On 5/9/19 8:32 PM, Stephen Smalley wrote:
On Thu, May 9, 2019, 5:49 PM Jeffrey Vander Stoep <jeffv@xxxxxxxxxx
<mailto:jeffv@xxxxxxxxxx>> wrote:
From: Stephen Smalley <sds@xxxxxxxxxxxxx <mailto:sds@xxxxxxxxxxxxx>>
Date: Thu, May 9, 2019 at 2:17 PM
To: Jeffrey Vander Stoep, <selinux@xxxxxxxxxxxxxxx
<mailto:selinux@xxxxxxxxxxxxxxx>>, Joel Galenson,
Petr Lautrbach
> On 5/9/19 3:56 PM, Jeffrey Vander Stoep wrote:
> > I expected files here would have the process's context, but they
> > don't. The files are actually all symlinks so it's entirely
possible
> > that the they shouldn't have the process's context. If that's the
> > case, how can I provide different labels for them? Neither
"proc" nor
> > "unlabeled" are appropriate.
> >
> > On a device with a 3.18 kernel they have the "proc" context:
> > sailfish:/ # ls -LZ1 /proc/1/ns
> > u:object_r:proc:s0 mnt
> > u:object_r:proc:s0 net
> >
> > On a device with the 4.9 kernel the have the "unlabeled" context:
> > blueline:/ # ls -LZ1 /proc/1/ns
> > u:object_r:unlabeled:s0 cgroup
> > u:object_r:unlabeled:s0 mnt
> > u:object_r:unlabeled:s0 net
>
> First, ls -L dereferences symlinks so you are going to get the
context
> of the object referenced by the symlink, not the context of the
symlink
> itself.
I'm seeing a denial on the object not the symlink, so -L is what I want.
>
> Second, the task context is only assigned to proc inodes created via
> proc_pid_make_inode(), which has never been the case of /proc/pid/ns
> inodes - those have their own implementations and operations.
>
> Third, /proc/pid/ns migrated from proc to its own pseudo filesystem,
> nsfs, which requires a corresponding fs_use or genfscon rule in
policy
> or they will be unlabeled. refpolicy has a genfscon rule.
Confusingly
> there appears to be both in Fedora policy, a fs_use_task and a
genfscon
> rule, and it appears that fs_use_task is being applied here. I don't
> know why or what exactly that means.
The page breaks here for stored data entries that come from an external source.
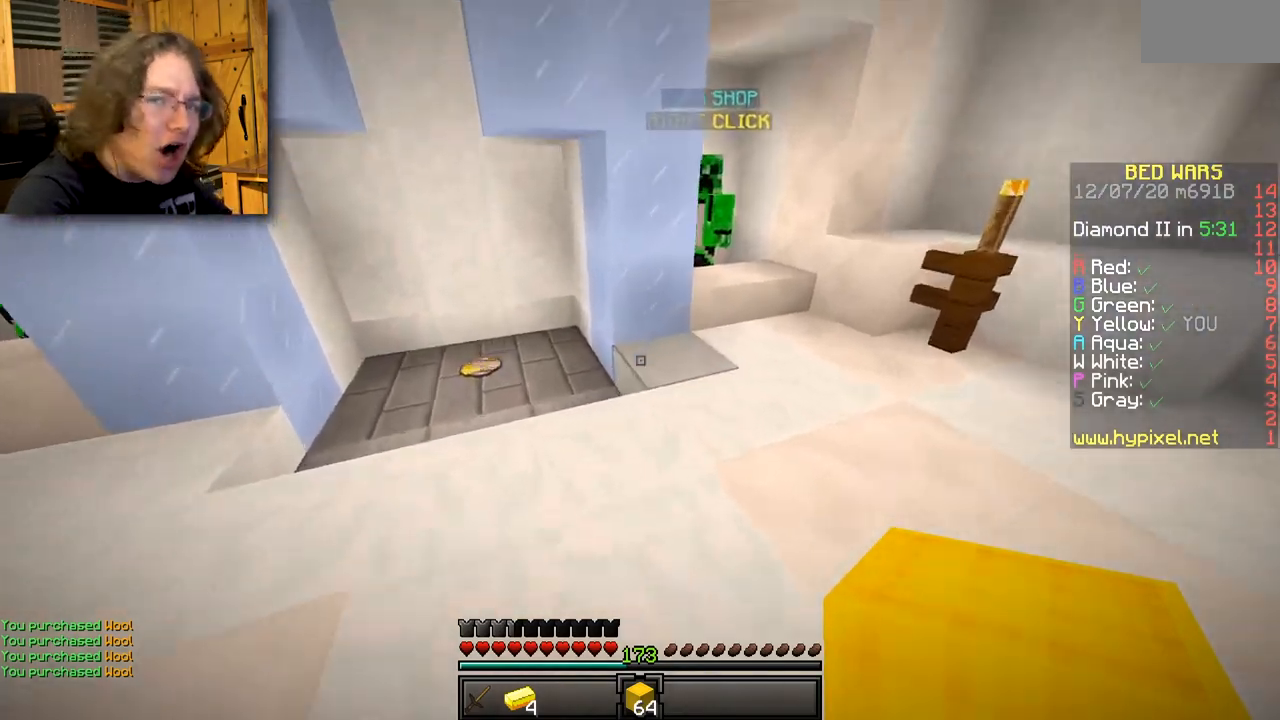
{"keys": [], "mouse": [], "events": []}
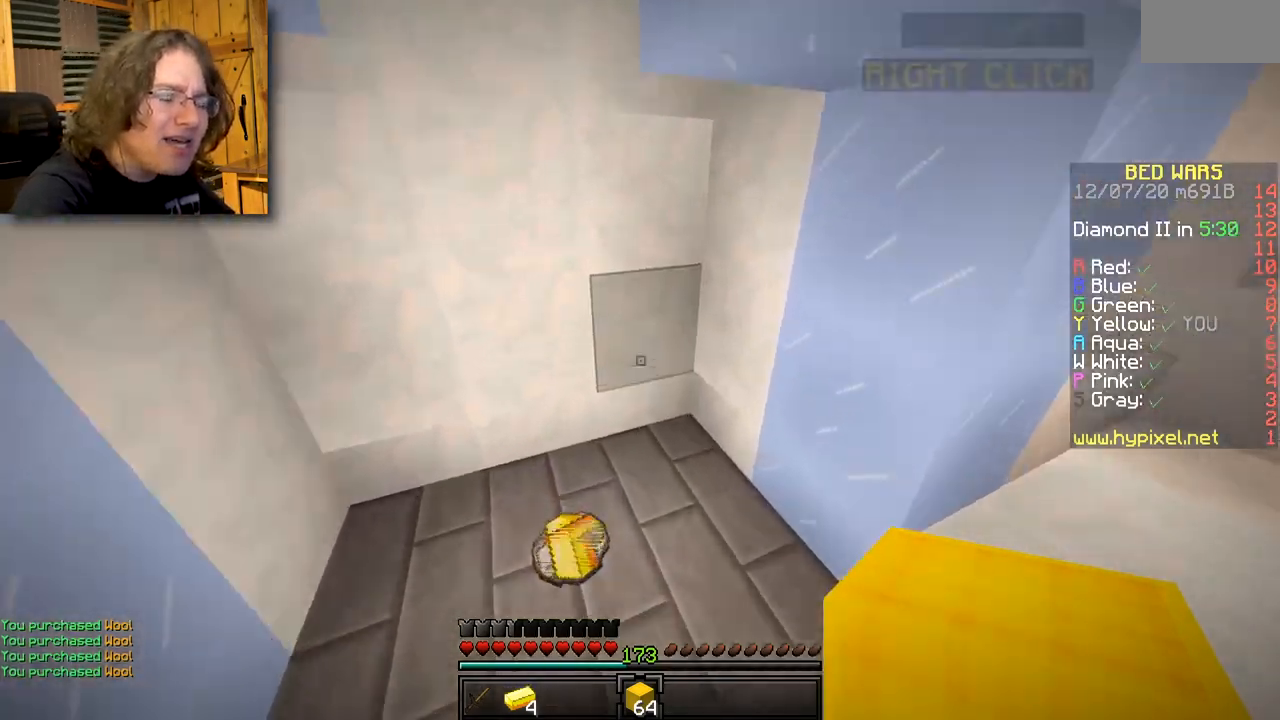
{"keys": [], "mouse": [], "events": []}
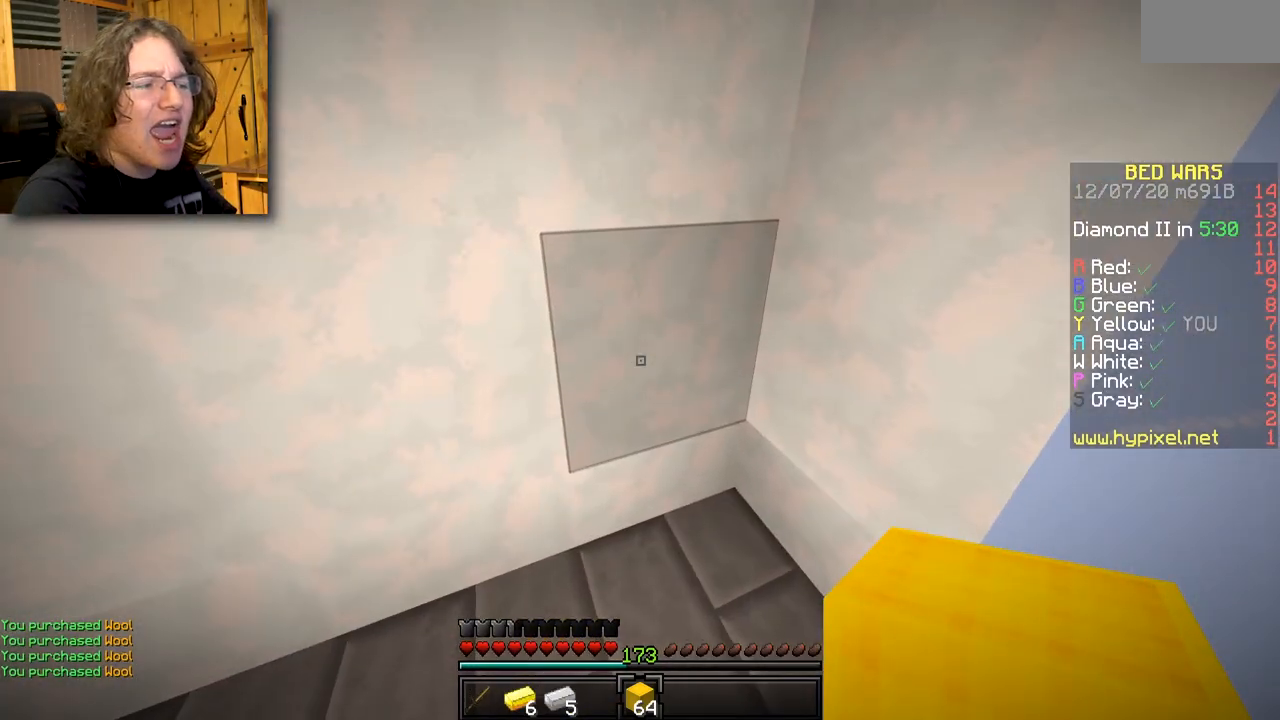
{"keys": [], "mouse": [], "events": []}
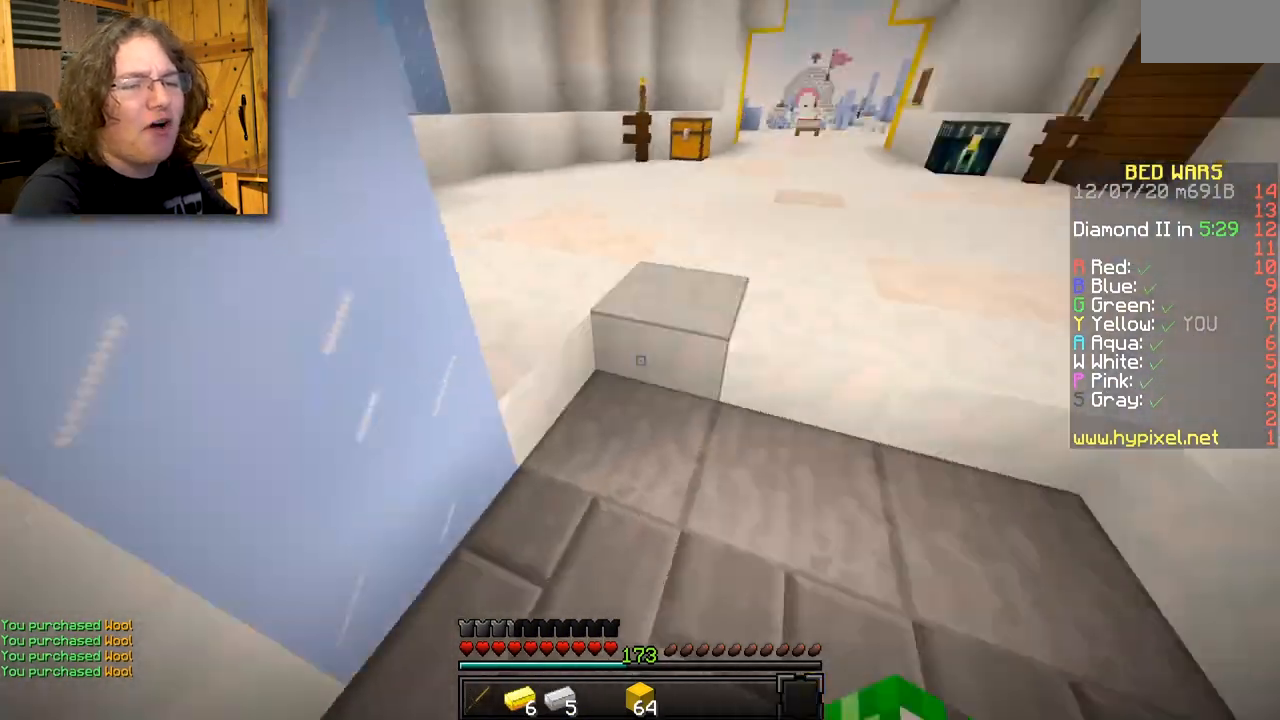
{"keys": [], "mouse": [], "events": []}
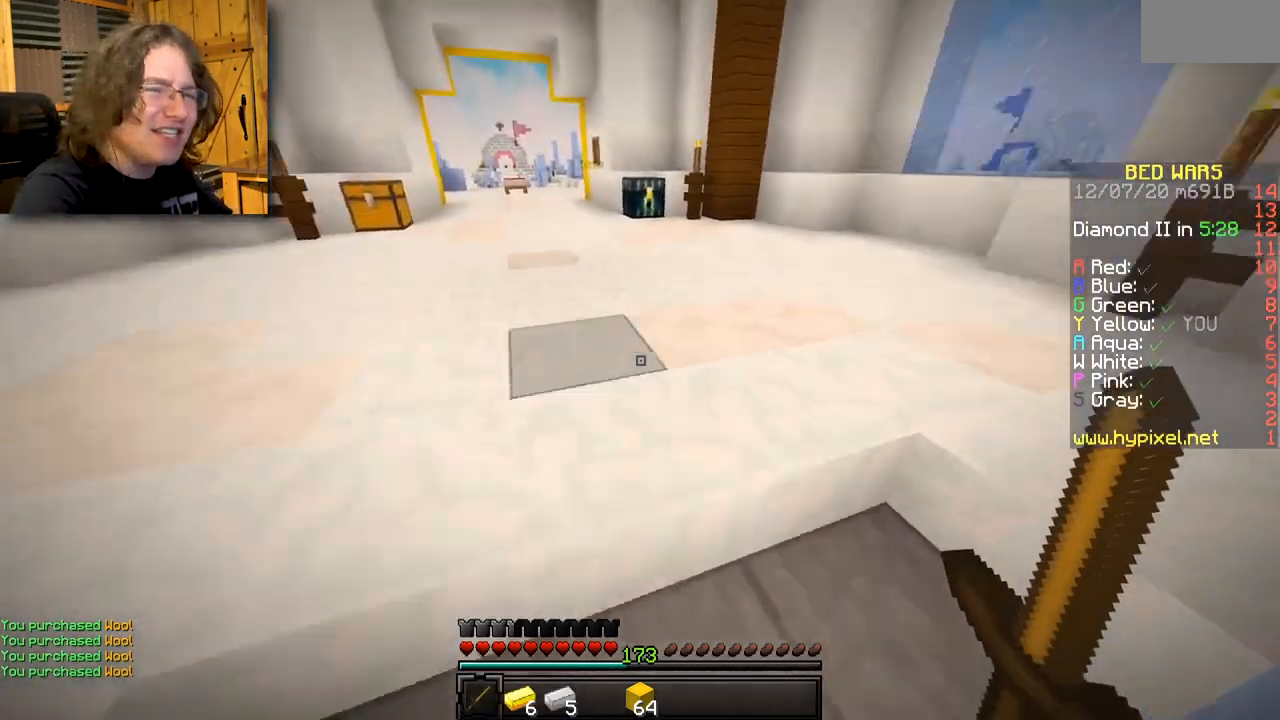
{"keys": [], "mouse": [], "events": []}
It won't be the task
context for
> the task associated with that /proc/pid directory but instead
would be
> whichever task context instantiates the inode.
>
So, how do I label these files in genfs_contexts?
"mount | grep nsfs" returns nothing.
Just a single entry for the nsfs / should suffice if using genfscon.
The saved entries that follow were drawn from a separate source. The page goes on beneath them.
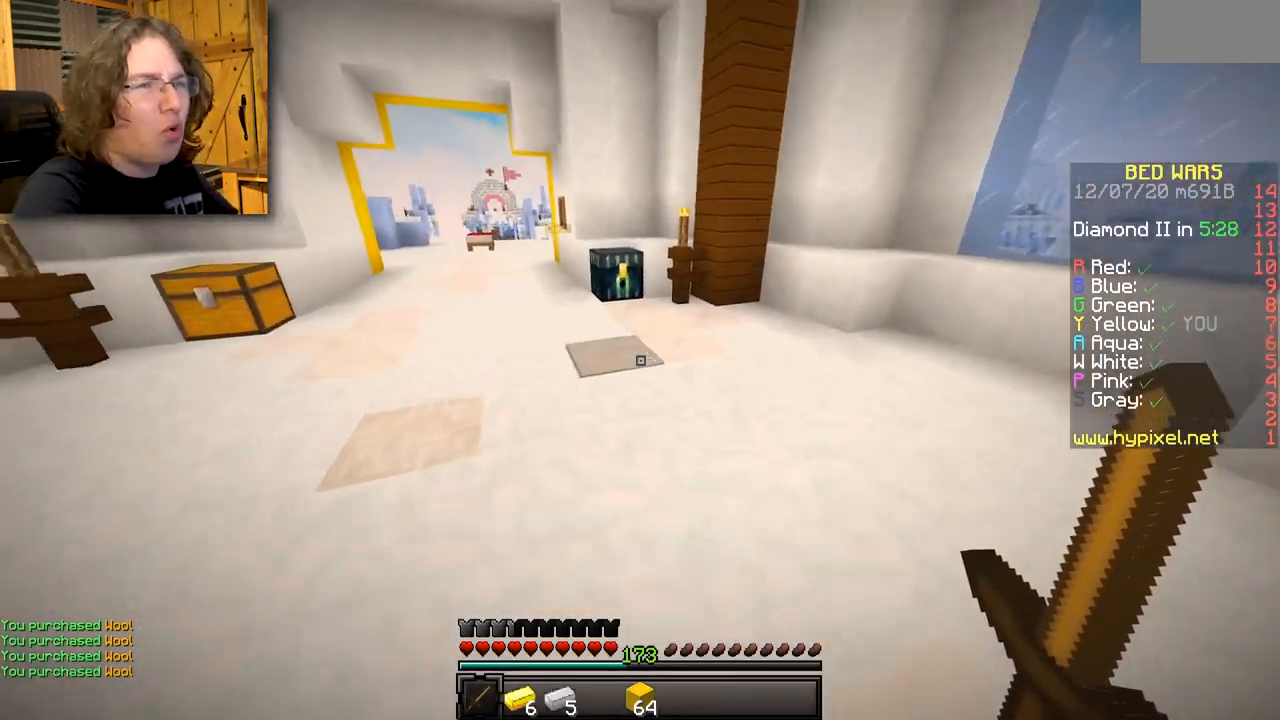
{"keys": [], "mouse": [], "events": []}
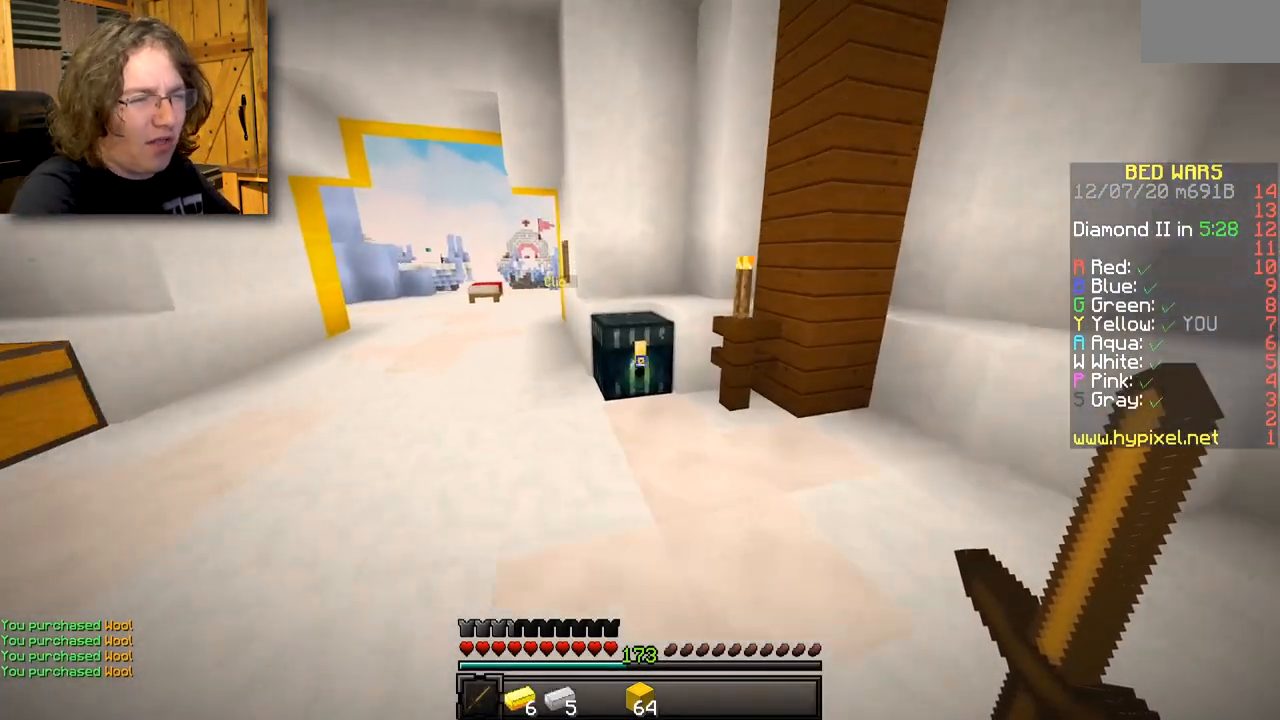
{"keys": [], "mouse": []}
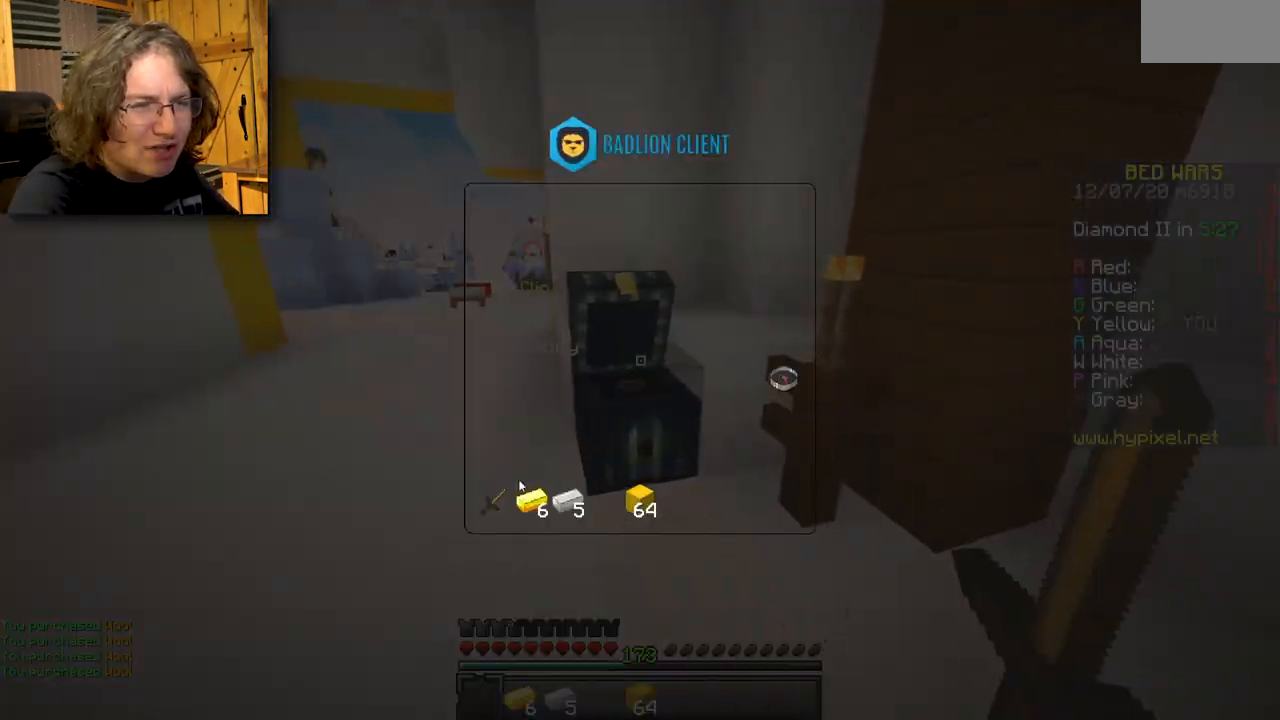
{"keys": [], "mouse": ["left"], "events": [[500, "mouse_left", "down"]]}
That will apply a single label to all nsfs inodes. If you need to
distinguish than fs_use_task might work better but you'd have to check
when these inodes get instantiated; they are not per task but rather per
namespace iiuc. See
https://git.kernel.org/pub/scm/linux/kernel/git/torvalds/linux.git/commit/?id=e149ed2b805fefdccf7ccdfc19eca22fdd4514ac
Actually, looking at the nsfs code, it looks like the inode gets
allocated when the link is first followed, so fs_use_task nsfs would be
misleading - it would get the context of whatever task first followed
the link, not the associated task for the /proc/pid directory. And
really, these objects are not per-process state; they are per-namespace
(note that ls -Li shows the same inode number for anything sharing that
namespace). genfscon is the only thing that makes sense for labeling in
that case. Arguably, namespaces should be labeled from their creating
process and these pseudo files should inherit that label but that would
require kernel changes to label namespaces and propagate those labels.
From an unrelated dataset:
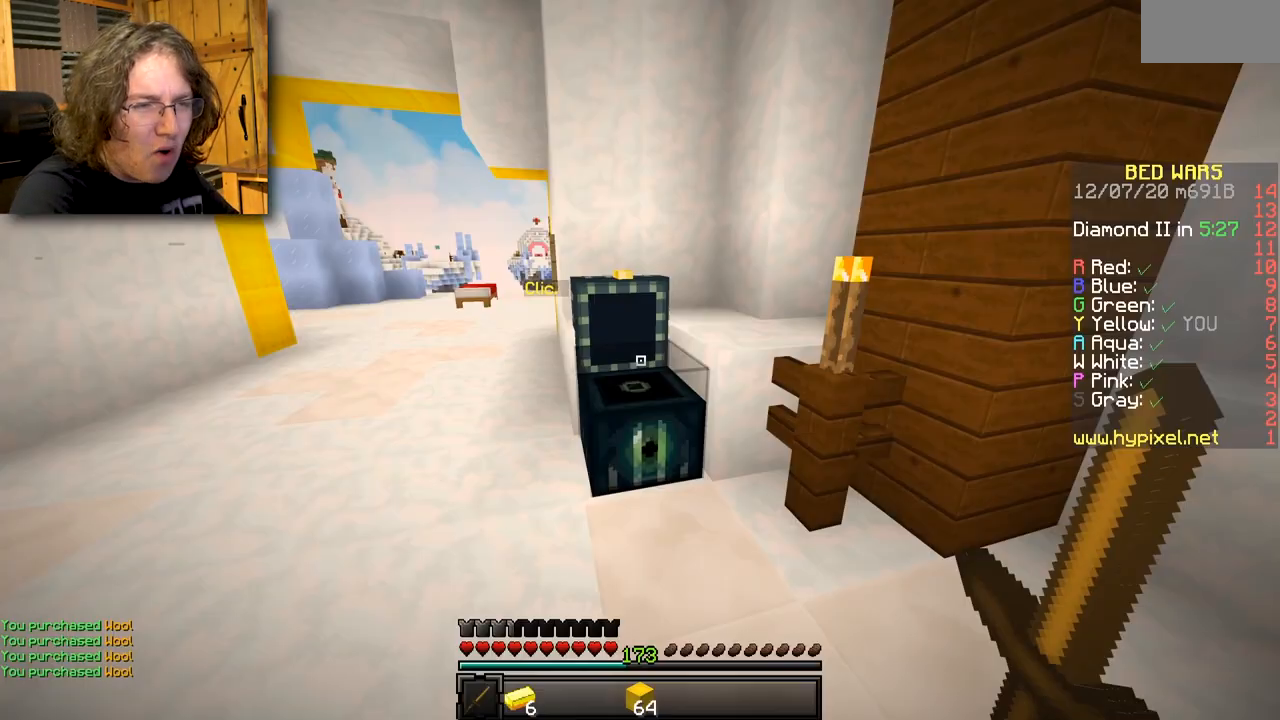
{"keys": [], "mouse": []}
Red Hat folks, why do you have both fs_use_task nsfs and genfscon nsfs
in your policy? I think the fs_use_task is wrong here; probably was an
attempt to label the targets of the /proc/pid/ns links with the same
label as the other /proc/pid nodes but that isn't right and won't work;
try ls -LZ /proc/1/ns for example and contrast with ls -lZ /proc/1/ns.